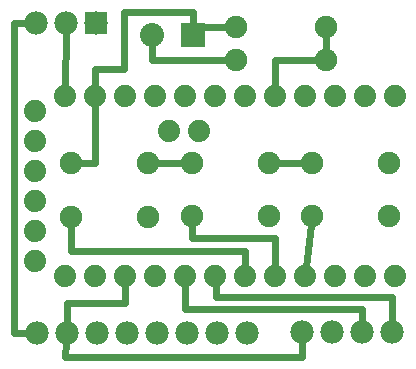
<source format=gtl>
G04 MADE WITH FRITZING*
G04 WWW.FRITZING.ORG*
G04 DOUBLE SIDED*
G04 HOLES PLATED*
G04 CONTOUR ON CENTER OF CONTOUR VECTOR*
%ASAXBY*%
%FSLAX23Y23*%
%MOIN*%
%OFA0B0*%
%SFA1.0B1.0*%
%ADD10C,0.075000*%
%ADD11C,0.078000*%
%ADD12C,0.080000*%
%ADD13C,0.074000*%
%ADD14R,0.078000X0.078000*%
%ADD15R,0.080000X0.080000*%
%ADD16C,0.024000*%
%LNCOPPER1*%
G90*
G70*
G54D10*
X781Y1048D03*
X1081Y1048D03*
X783Y1157D03*
X1083Y1157D03*
G54D11*
X317Y1169D03*
X217Y1169D03*
X117Y1169D03*
G54D12*
X638Y1130D03*
X501Y1130D03*
G54D11*
X1004Y140D03*
X1104Y140D03*
X1204Y140D03*
X1304Y140D03*
X818Y136D03*
X718Y136D03*
X618Y136D03*
X518Y136D03*
X418Y136D03*
X318Y136D03*
X218Y136D03*
X118Y136D03*
G54D10*
X1037Y526D03*
X1293Y526D03*
X1037Y703D03*
X1293Y703D03*
X1037Y526D03*
X1293Y526D03*
X1037Y703D03*
X1293Y703D03*
X635Y525D03*
X891Y525D03*
X635Y702D03*
X891Y702D03*
X635Y525D03*
X891Y525D03*
X635Y702D03*
X891Y702D03*
X233Y524D03*
X489Y524D03*
X233Y702D03*
X489Y702D03*
X233Y524D03*
X489Y524D03*
X233Y702D03*
X489Y702D03*
G54D13*
X114Y876D03*
X114Y776D03*
X114Y676D03*
X114Y576D03*
X114Y476D03*
X114Y376D03*
X214Y926D03*
X314Y926D03*
X414Y926D03*
X514Y926D03*
X614Y926D03*
X559Y811D03*
X659Y811D03*
X714Y926D03*
X814Y926D03*
X914Y926D03*
X1014Y926D03*
X1114Y926D03*
X1214Y926D03*
X1314Y926D03*
X1314Y326D03*
X1214Y326D03*
X1114Y326D03*
X1014Y326D03*
X914Y326D03*
X814Y326D03*
X714Y326D03*
X614Y326D03*
X514Y326D03*
X414Y326D03*
X314Y326D03*
X214Y326D03*
G54D14*
X317Y1169D03*
G54D15*
X638Y1130D03*
G54D16*
X41Y1169D02*
X87Y1169D01*
D02*
X41Y136D02*
X41Y1169D01*
D02*
X88Y136D02*
X41Y136D01*
D02*
X214Y957D02*
X217Y1139D01*
D02*
X218Y235D02*
X413Y235D01*
D02*
X413Y235D02*
X414Y295D01*
D02*
X218Y166D02*
X218Y235D01*
D02*
X1204Y215D02*
X1204Y140D01*
D02*
X614Y215D02*
X1204Y215D01*
D02*
X614Y295D02*
X614Y215D01*
D02*
X1304Y257D02*
X716Y257D01*
D02*
X716Y257D02*
X715Y295D01*
D02*
X1304Y170D02*
X1304Y257D01*
D02*
X216Y106D02*
X212Y58D01*
D02*
X212Y58D02*
X1004Y58D01*
D02*
X1004Y58D02*
X1004Y110D01*
D02*
X1082Y1077D02*
X1082Y1128D01*
D02*
X1053Y1048D02*
X914Y1048D01*
D02*
X914Y1048D02*
X914Y957D01*
D02*
X638Y1157D02*
X638Y1161D01*
D02*
X754Y1157D02*
X638Y1157D01*
D02*
X501Y1048D02*
X501Y1099D01*
D02*
X753Y1048D02*
X501Y1048D01*
D02*
X410Y1015D02*
X314Y1015D01*
D02*
X410Y1207D02*
X410Y1015D01*
D02*
X314Y1015D02*
X314Y957D01*
D02*
X638Y1207D02*
X410Y1207D01*
D02*
X638Y1161D02*
X638Y1207D01*
D02*
X314Y895D02*
X314Y702D01*
D02*
X314Y702D02*
X261Y702D01*
D02*
X517Y702D02*
X606Y702D01*
D02*
X919Y703D02*
X1008Y703D01*
D02*
X814Y410D02*
X232Y410D01*
D02*
X232Y410D02*
X233Y496D01*
D02*
X814Y357D02*
X814Y410D01*
D02*
X914Y454D02*
X635Y454D01*
D02*
X635Y454D02*
X635Y497D01*
D02*
X914Y357D02*
X914Y454D01*
D02*
X1017Y357D02*
X1034Y497D01*
G04 End of Copper1*
M02*
</source>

### WHAT THE EXERCISE ASKS
Everything in the records above is to be copied exactly, except the pictures.

### OUTPUT FOR THIS TASK
<source format=gtl>
G04 MADE WITH FRITZING*
G04 WWW.FRITZING.ORG*
G04 DOUBLE SIDED*
G04 HOLES PLATED*
G04 CONTOUR ON CENTER OF CONTOUR VECTOR*
%ASAXBY*%
%FSLAX23Y23*%
%MOIN*%
%OFA0B0*%
%SFA1.0B1.0*%
%ADD10C,0.075000*%
%ADD11C,0.078000*%
%ADD12C,0.080000*%
%ADD13C,0.074000*%
%ADD14R,0.078000X0.078000*%
%ADD15R,0.080000X0.080000*%
%ADD16C,0.024000*%
%LNCOPPER1*%
G90*
G70*
G54D10*
X781Y1048D03*
X1081Y1048D03*
X783Y1157D03*
X1083Y1157D03*
G54D11*
X317Y1169D03*
X217Y1169D03*
X117Y1169D03*
G54D12*
X638Y1130D03*
X501Y1130D03*
G54D11*
X1004Y140D03*
X1104Y140D03*
X1204Y140D03*
X1304Y140D03*
X818Y136D03*
X718Y136D03*
X618Y136D03*
X518Y136D03*
X418Y136D03*
X318Y136D03*
X218Y136D03*
X118Y136D03*
G54D10*
X1037Y526D03*
X1293Y526D03*
X1037Y703D03*
X1293Y703D03*
X1037Y526D03*
X1293Y526D03*
X1037Y703D03*
X1293Y703D03*
X635Y525D03*
X891Y525D03*
X635Y702D03*
X891Y702D03*
X635Y525D03*
X891Y525D03*
X635Y702D03*
X891Y702D03*
X233Y524D03*
X489Y524D03*
X233Y702D03*
X489Y702D03*
X233Y524D03*
X489Y524D03*
X233Y702D03*
X489Y702D03*
G54D13*
X114Y876D03*
X114Y776D03*
X114Y676D03*
X114Y576D03*
X114Y476D03*
X114Y376D03*
X214Y926D03*
X314Y926D03*
X414Y926D03*
X514Y926D03*
X614Y926D03*
X559Y811D03*
X659Y811D03*
X714Y926D03*
X814Y926D03*
X914Y926D03*
X1014Y926D03*
X1114Y926D03*
X1214Y926D03*
X1314Y926D03*
X1314Y326D03*
X1214Y326D03*
X1114Y326D03*
X1014Y326D03*
X914Y326D03*
X814Y326D03*
X714Y326D03*
X614Y326D03*
X514Y326D03*
X414Y326D03*
X314Y326D03*
X214Y326D03*
G54D14*
X317Y1169D03*
G54D15*
X638Y1130D03*
G54D16*
X41Y1169D02*
X87Y1169D01*
D02*
X41Y136D02*
X41Y1169D01*
D02*
X88Y136D02*
X41Y136D01*
D02*
X214Y957D02*
X217Y1139D01*
D02*
X218Y235D02*
X413Y235D01*
D02*
X413Y235D02*
X414Y295D01*
D02*
X218Y166D02*
X218Y235D01*
D02*
X1204Y215D02*
X1204Y140D01*
D02*
X614Y215D02*
X1204Y215D01*
D02*
X614Y295D02*
X614Y215D01*
D02*
X1304Y257D02*
X716Y257D01*
D02*
X716Y257D02*
X715Y295D01*
D02*
X1304Y170D02*
X1304Y257D01*
D02*
X216Y106D02*
X212Y58D01*
D02*
X212Y58D02*
X1004Y58D01*
D02*
X1004Y58D02*
X1004Y110D01*
D02*
X1082Y1077D02*
X1082Y1128D01*
D02*
X1053Y1048D02*
X914Y1048D01*
D02*
X914Y1048D02*
X914Y957D01*
D02*
X638Y1157D02*
X638Y1161D01*
D02*
X754Y1157D02*
X638Y1157D01*
D02*
X501Y1048D02*
X501Y1099D01*
D02*
X753Y1048D02*
X501Y1048D01*
D02*
X410Y1015D02*
X314Y1015D01*
D02*
X410Y1207D02*
X410Y1015D01*
D02*
X314Y1015D02*
X314Y957D01*
D02*
X638Y1207D02*
X410Y1207D01*
D02*
X638Y1161D02*
X638Y1207D01*
D02*
X314Y895D02*
X314Y702D01*
D02*
X314Y702D02*
X261Y702D01*
D02*
X517Y702D02*
X606Y702D01*
D02*
X919Y703D02*
X1008Y703D01*
D02*
X814Y410D02*
X232Y410D01*
D02*
X232Y410D02*
X233Y496D01*
D02*
X814Y357D02*
X814Y410D01*
D02*
X914Y454D02*
X635Y454D01*
D02*
X635Y454D02*
X635Y497D01*
D02*
X914Y357D02*
X914Y454D01*
D02*
X1017Y357D02*
X1034Y497D01*
G04 End of Copper1*
M02*
</source>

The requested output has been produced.